Afin de rendre ses auditeurs plus attentifs, il choisit, pour sujet de sa première parabole le semence, qui n'est autre que la parole de Dieu. Il leur disait dans sa manière d'instruire (car il n'emprunte pas la manière d'enseigner de Moïse ou des prophètes, l'enseignement qu'il donne lui est propre, c'est son Évangile): Ecoutez: «Celui qui sème sortit», etc. Et c'est Jésus Christ lui-même qui est cette semence.

Remarquez qu'il ne dit pas que celui qui sème a jeté lui-même sa semence sur la voie, mais qu'elle y est tombée, car celui qui sème la parole sainte la répand, autant qu'il dépend de lui, dans la bonne terre; mais si cette terre est mauvaise, c'est elle-même qui altère la parole qu'elle a reçue. La voie, c'est Jésus-Christ; le long de cette voie, sont les infidèles qui sont hors de Jésus-Christ.

Ou bien, les endroits pierreux figurent ces âmes trop légèrement attachées à la pierre,, c'est-à-dire à Jésus-Christ, qui ont à peine accueilli les célestes enseignements qu'elles les repoussent et se retirent. «Et une autre partie de la semence tomba au milieu des épines». Ces épines, ce sont les âmes qui se laissent habituellement préoccuper de mille soucis, dont les épines sont la figure.

Dieu les a créés avec la faculté de voir, c'est-à-dire de comprendre ce qui est bien; et cependant ils ne voient point, ils font tous leurs efforts pour persuader aux autres et se persuader à eux-mêmes qu'ils ne voient point, de peur d'être contraints de se convertir, et de travailler à se corriger, comme s'ils étaient jaloux de leur propre salut. «De peur que se convertissant, ils n'obtiennent le pardon de leurs péchés».

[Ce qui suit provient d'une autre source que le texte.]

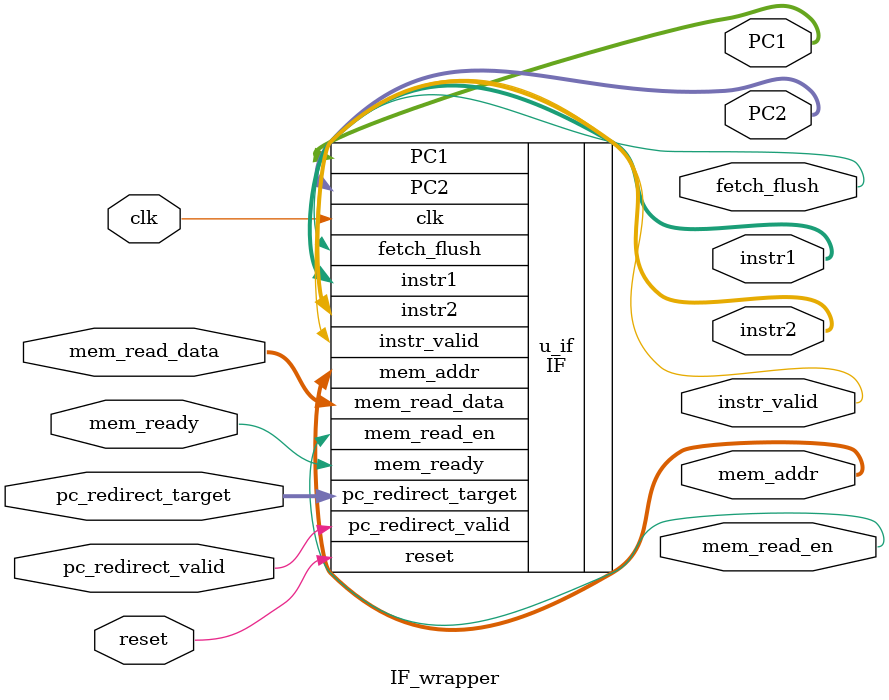
<source format=v>
`timescale 1ns/1ps
module IF_wrapper
(
    input  wire         clk,
    input  wire         reset,
    // branch redirect
    input  wire         pc_redirect_valid,
    input  wire [31:0]  pc_redirect_target,
    // memory interface (to I-cache/ROM)
    output wire [31:0]  mem_addr,
    output wire         mem_read_en,
    input  wire         mem_ready,
    input  wire [127:0] mem_read_data,
    // fetch outputs
    output wire [31:0]  instr1,
    output wire [31:0]  instr2,
    output wire [31:0]  PC1,
    output wire [31:0]  PC2,
    output wire         instr_valid,
    output wire         fetch_flush
);

    // Instantiate the SystemVerilog module named IF
    IF u_if (
        .clk              (clk),
        .reset            (reset),
        .pc_redirect_valid(pc_redirect_valid),
        .pc_redirect_target(pc_redirect_target),
        .mem_addr         (mem_addr),
        .mem_read_en      (mem_read_en),
        .mem_ready        (mem_ready),
        .mem_read_data    (mem_read_data),
        .instr1           (instr1),
        .instr2           (instr2),
        .PC1              (PC1),
        .PC2              (PC2),
        .instr_valid      (instr_valid),
        .fetch_flush      (fetch_flush)
    );

endmodule

</source>
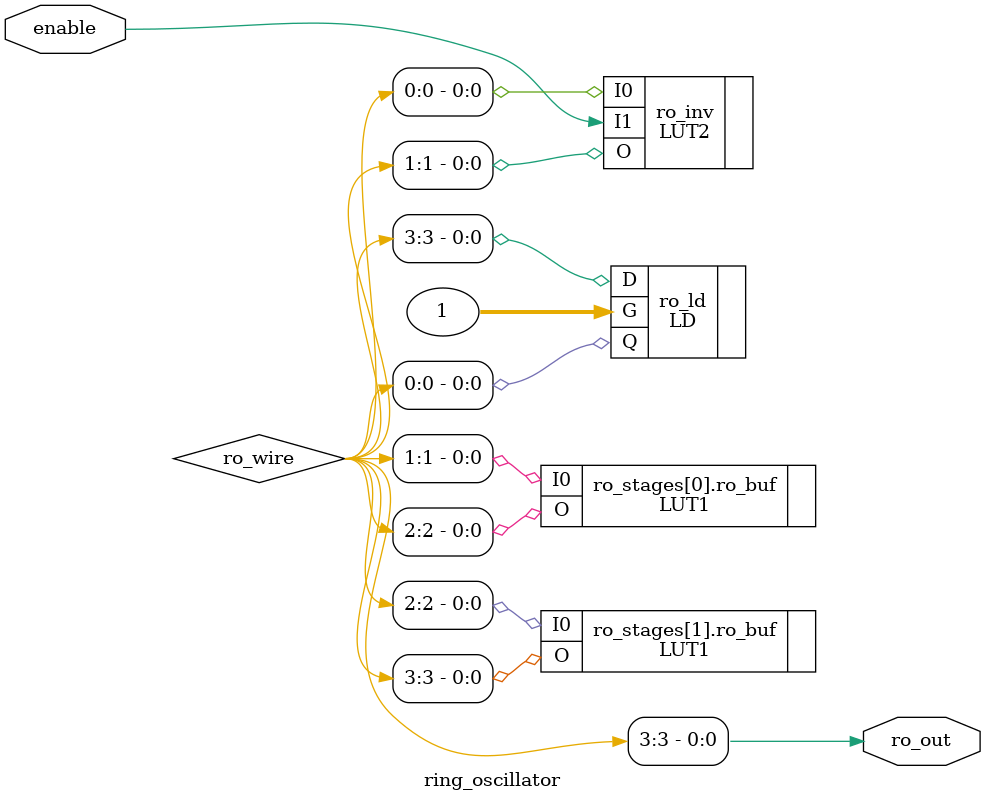
<source format=sv>

/*
 *  
 * Copyright (C) 2019
 * Author: Ilias Giechaskiel <ilias.giechaskiel@gmail.com>
 *          
 * This program is free software; you can redistribute it and/or modify
 * it under the terms of the GNU General Public License as published by
 * the Free Software Foundation; either version 3 of the License, or
 * (at your option) any later version.
 *
 * This program is distributed in the hope that it will be useful,
 * but WITHOUT ANY WARRANTY; without even the implied warranty of
 * MERCHANTABILITY or FITNESS FOR A PARTICULAR PURPOSE.  See the
 * GNU General Public License for more details.
 *
 * You should have received a copy of the GNU General Public License
 * along with this program; if not, write to the Free Software Foundation,
 * Inc., 51 Franklin Street, Fifth Floor, Boston, MA 02110-1301  USA
 *
*/



module ring_oscillator #(
    parameter STAGES    = 2
)(
    input               enable,
    output              ro_out
);

// Added additional stage as otherwise too fast for counting (timing violations)

localparam LAST         = STAGES+1;

(* DONT_TOUCH = "TRUE" *)
wire [LAST:0]           ro_wire;

assign ro_out = ro_wire[LAST];

(* DONT_TOUCH = "TRUE" *)
LUT2 #(
    .INIT               (4'b0100)
) ro_inv (
    .I0                 (ro_wire[0]),
    .I1                 (enable),
    .O                  (ro_wire[1])
);

genvar i;
generate

for (i = 0; i < STAGES; i = i + 1) begin : ro_stages
    (* DONT_TOUCH = "TRUE" *)
    LUT1  #(
        .INIT           (2'b10)
    ) ro_buf (
        .I0             (ro_wire[i + 1]),
        .O              (ro_wire[i + 2])
    );
end


(* DONT_TOUCH = "TRUE" *)
LD ro_ld (
    .G                  (1),
    .D                  (ro_wire[LAST]),
    .Q                  (ro_wire[0])
);


endgenerate

endmodule

</source>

Ou bi en ces paroles signifient que pour les autres, le Sauveur les enseignait au moyen de paraboles, afin que voyant ils ne vissent point, et qu'entendant ils ne comprissent point. Car Dieu accorde la lumière et l'intelligence à ceux qui les demandent, mais il laisse les autres dans leur aveuglement, pour ne pas avoir à châtier plus rigoureusement des hommes qui, comprenant leurs devoirs, ont refusé de les accomplir: «De peur qu'ils ne se convertissent, et que je leur pardonne leurs péchés».

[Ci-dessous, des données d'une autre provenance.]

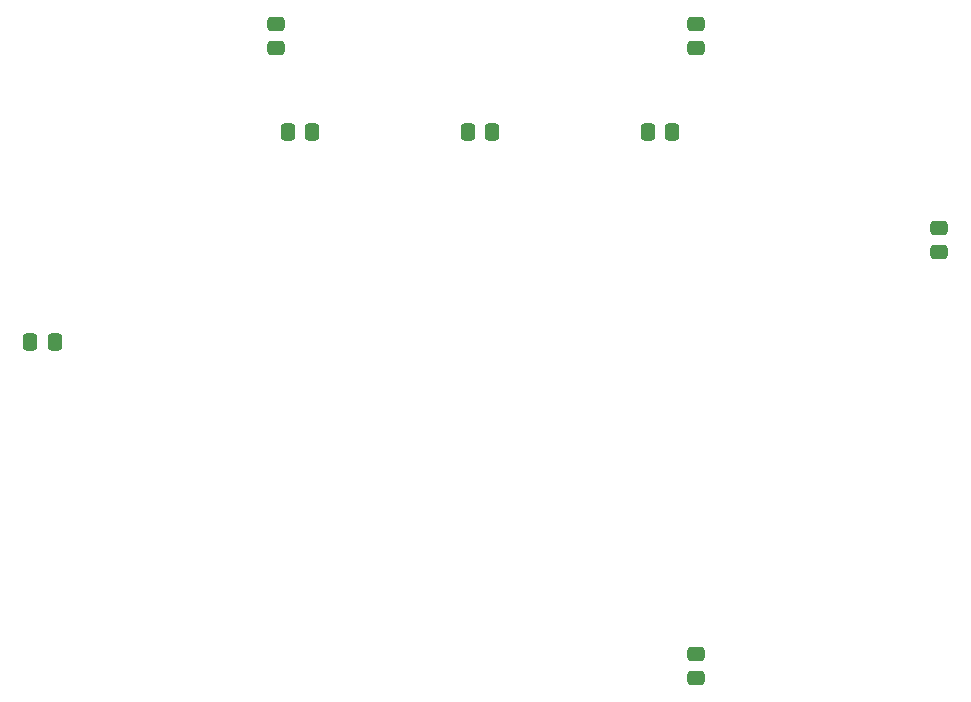
<source format=gbp>
G04 #@! TF.GenerationSoftware,KiCad,Pcbnew,6.0.5-a6ca702e91~116~ubuntu20.04.1*
G04 #@! TF.CreationDate,2022-05-31T07:59:30+02:00*
G04 #@! TF.ProjectId,PZ1_Pico,505a315f-5069-4636-9f2e-6b696361645f,rev?*
G04 #@! TF.SameCoordinates,Original*
G04 #@! TF.FileFunction,Paste,Bot*
G04 #@! TF.FilePolarity,Positive*
%FSLAX46Y46*%
G04 Gerber Fmt 4.6, Leading zero omitted, Abs format (unit mm)*
G04 Created by KiCad (PCBNEW 6.0.5-a6ca702e91~116~ubuntu20.04.1) date 2022-05-31 07:59:30*
%MOMM*%
%LPD*%
G01*
G04 APERTURE LIST*
G04 Aperture macros list*
%AMRoundRect*
0 Rectangle with rounded corners*
0 $1 Rounding radius*
0 $2 $3 $4 $5 $6 $7 $8 $9 X,Y pos of 4 corners*
0 Add a 4 corners polygon primitive as box body*
4,1,4,$2,$3,$4,$5,$6,$7,$8,$9,$2,$3,0*
0 Add four circle primitives for the rounded corners*
1,1,$1+$1,$2,$3*
1,1,$1+$1,$4,$5*
1,1,$1+$1,$6,$7*
1,1,$1+$1,$8,$9*
0 Add four rect primitives between the rounded corners*
20,1,$1+$1,$2,$3,$4,$5,0*
20,1,$1+$1,$4,$5,$6,$7,0*
20,1,$1+$1,$6,$7,$8,$9,0*
20,1,$1+$1,$8,$9,$2,$3,0*%
G04 Aperture macros list end*
%ADD10RoundRect,0.250000X0.337500X0.475000X-0.337500X0.475000X-0.337500X-0.475000X0.337500X-0.475000X0*%
%ADD11RoundRect,0.250000X0.475000X-0.337500X0.475000X0.337500X-0.475000X0.337500X-0.475000X-0.337500X0*%
%ADD12RoundRect,0.250000X-0.475000X0.337500X-0.475000X-0.337500X0.475000X-0.337500X0.475000X0.337500X0*%
%ADD13RoundRect,0.250000X-0.337500X-0.475000X0.337500X-0.475000X0.337500X0.475000X-0.337500X0.475000X0*%
G04 APERTURE END LIST*
D10*
X180848000Y-106685000D03*
X178773000Y-106685000D03*
X165608000Y-106685000D03*
X163533000Y-106685000D03*
X150368000Y-106685000D03*
X148293000Y-106685000D03*
D11*
X147320000Y-99568000D03*
X147320000Y-97493000D03*
D12*
X203454000Y-114765000D03*
X203454000Y-116840000D03*
D13*
X126487000Y-124460000D03*
X128562000Y-124460000D03*
D11*
X182880000Y-152908000D03*
X182880000Y-150833000D03*
X182880000Y-99568000D03*
X182880000Y-97493000D03*
M02*

</source>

Ceux qui reçoivent la semence de la parole divine, se partagent aussi en trois classes: «Voici ceux qui sont représentés par la bonne terre». Quelques-uns rapportent cent pour un, ce sont ceux qui ont embrassé la vie de la perfection et de l'obéissance, comme les vierges et les solitaires. D'autres rapportent seulement soixante pour un, ce sont ceux qui mènent une vie ordinaire, comme ceux qui pratiquent la continence et qui vivent en communauté; enfin il en est qui ne rapportent que trente, ce sont ceux qui n'ont qu'une vertu imparfaite, et qui ne produisent de fruit que dans une mesure ordinaire, ce sont les laïques et ceux qui vivent dans l'état du mariage.
Louis-Claude Fillion
4° Enfin. La semence céleste, si malheureuse jusque-là, trouve pourtant des cœurs bien disposés, dans lesquels elle produit des fruits plus ou moins abondants, selon que le sol spirituel a été plus ou moins parfaitement préparé. Ce bon résultat fait oublier au prédicateur de l’Évangile tous ses insuccès antérieurs. « Que ni la peur des épines, ni une voie rocailleuse ou raboteuse ne nous terrifie donc pas, nous. Nous parviendrons un jour à ne semer la parole de Dieu que dans la bonne terre. Homme, reçois la parole de Dieu, que tu sois stérile ou fécond. Je répandrai moi, la semence, toi pense à la façon dont tu l’accepteras. » [249]. — Les Rabbins, comme Jésus, divisaient en quatre catégories les auditeurs de la parole céleste. Leur classification est d’une curieuse originalité : « Parmi ceux qui écoutent les sages, il en est de quatre espèces, l’éponge, l’entonnoir, le filtre et le crible. L’éponge s’empare de tout ; l’entonnoir laisse échapper par un bout ce qu’il reçoit de l’autre ; le filtre abandonne la liqueur et ne garde que la lie ; le crible rejette la paille pour ne garder que le froment ».